Il est alors recueilli par son oncle, et mis au travail dans l’atelier de typographie de ce dernier. Dès 1939, il imprime lui-même ses poèmes sur des chutes de papier… Bientôt, les poèmes sont remplacés par des tracts contre l'occupant. Le jeune Robert va bientôt s'intégrer à un maquis local en Auvergne, là où habitent ses grands-parents. À la fin de la guerre, c'est la démobilisation et une nouvelle existence marquée par un mariage raté avec la fille d'un industriel de Roanne.

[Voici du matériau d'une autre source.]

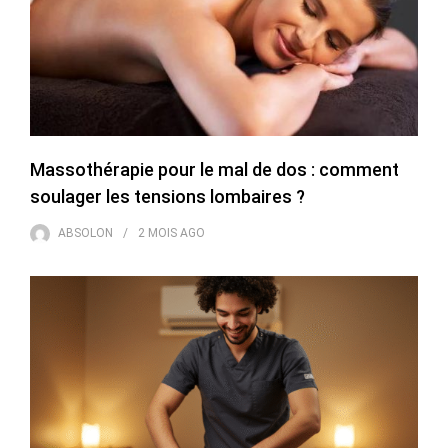
Massothérapie pour le mal de dos : comment
soulager les tensions lombaires ?
ABSOLON
2 MOIS
AGO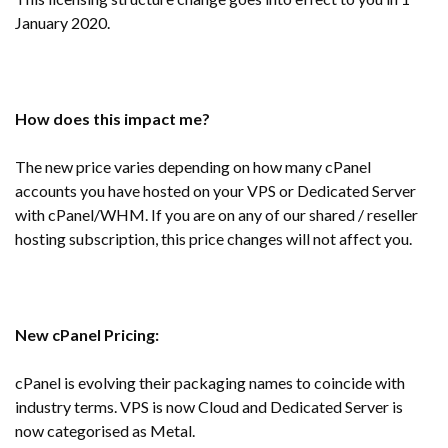
January 2020.
How does this impact me?
The new price varies depending on how many cPanel
accounts you have hosted on your VPS or Dedicated Server
with cPanel/WHM. If you are on any of our shared / reseller
hosting subscription, this price changes will not affect you.
New cPanel Pricing:
cPanel is evolving their packaging names to coincide with
industry terms. VPS is now Cloud and Dedicated Server is
now categorised as Metal.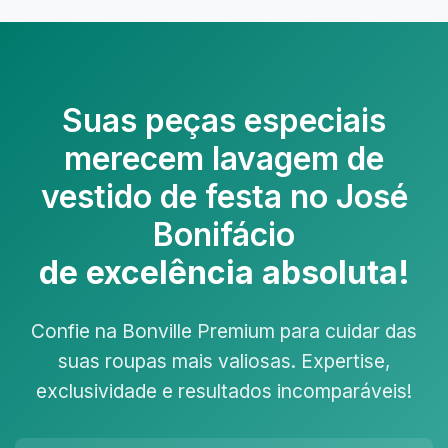
Suas peças especiais
merecem
lavagem de
vestido de festa no José
Bonifácio
de excelência absoluta!
Confie na Bonville Premium para cuidar das
suas roupas mais valiosas. Expertise,
exclusividade e resultados incomparáveis!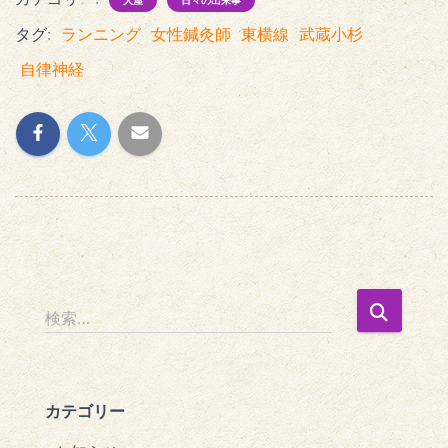
大屋
日々の出来事
タグ:
ランニング
女性鍼灸師
東横線
武蔵小杉
自律神経
検
検索…
索
:
カテゴリー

Retour à Paris en 1950. Le jeune homme se partage entre un job aux Presses Universitaires de France, et les cercles poétiques de la Rive gauche. Il apprend à écrire, à bannir les clichés. Ses amis lui conseillent de se lancer dans le roman, alors que, à ses yeux, la grande affaire de sa vie est  la poésie. Puis un jour, il rentre chez lui avec une jeune fille qui refuse ses avances, mais se jette sur ses cahiers pour les lire. La jeune fille se nomme Christiane Lesparre, et ils vivront ensemble pendant cinquante-deux ans, jusqu’à la mort de la romancière qu’elle était aussi. Il ne l’appelait pas sa femme, « car le possessif nous gêne ». Et si on la présentait comme Madame Robert Sabatier, elle répondait sèchement : « J’ai un prénom, les chiens en ont bien un ! » Bref, un sacré tempérament, versatile, souvent insupportable, imperméable au succès de son mari, persuadée même que sa notoriété était « une usurpation ». Quand Robert est élu à l’Académie Goncourt, elle lui envoie : « Et voilà que tu vas juger les autres… tu as tout trahi : moi, toi, ton idéal de jeunesse… ». Et pourtant, malgré les crises, elle demeurera « sa compagne de toujours », il écrit même : « Je suis bien avec elle, je ne vis que pour elle. » Ensemble, d’ailleurs, ils le resteront même dans la mort, puisqu’ils sont enterrés l’un près de l’autre au cimetière Montparnasse, en face d’Albin Michel, l’éditeur de toujours de Robert Sabatier.
LIRE « Je vous quitte en vous embrassant bien fort », Robert Sabatier, éditions Albin Michel, 656 p., 29 €.


Robert Sabatier en quelques dates

17 août 1923 : naissance à Paris, à Montmartre.
1936 : employé dans l’atelier de typographie de son oncle et tuteur, après la mort de ses parents.
1943 : rejoint le maquis.
1953 : premier roman, « Alain et le nègre ».
1965 : directeur littéraire des éditions Albin Michel.
1969 : Grand prix de poésie de l’Académie française pour l’ensemble de son œuvre.
1970 : « Les Allumettes suédoises », premier tome de la saga d’Olivier.
1972 : élection à l'Académie Goncourt.
1988 : fin de son « Histoire de la poésie française » avec le 9ème volume.
1995 : « Les Allumettes suédoises », une trilogie télévisée composée des épisodes « David et Olivier », « Trois Sucettes à la menthe » et « Les Noisettes sauvages », réalisée par Jacques Ertaud.
2007 : « Les Trompettes guerrières », huitième et dernier tome des aventures d’Olivier.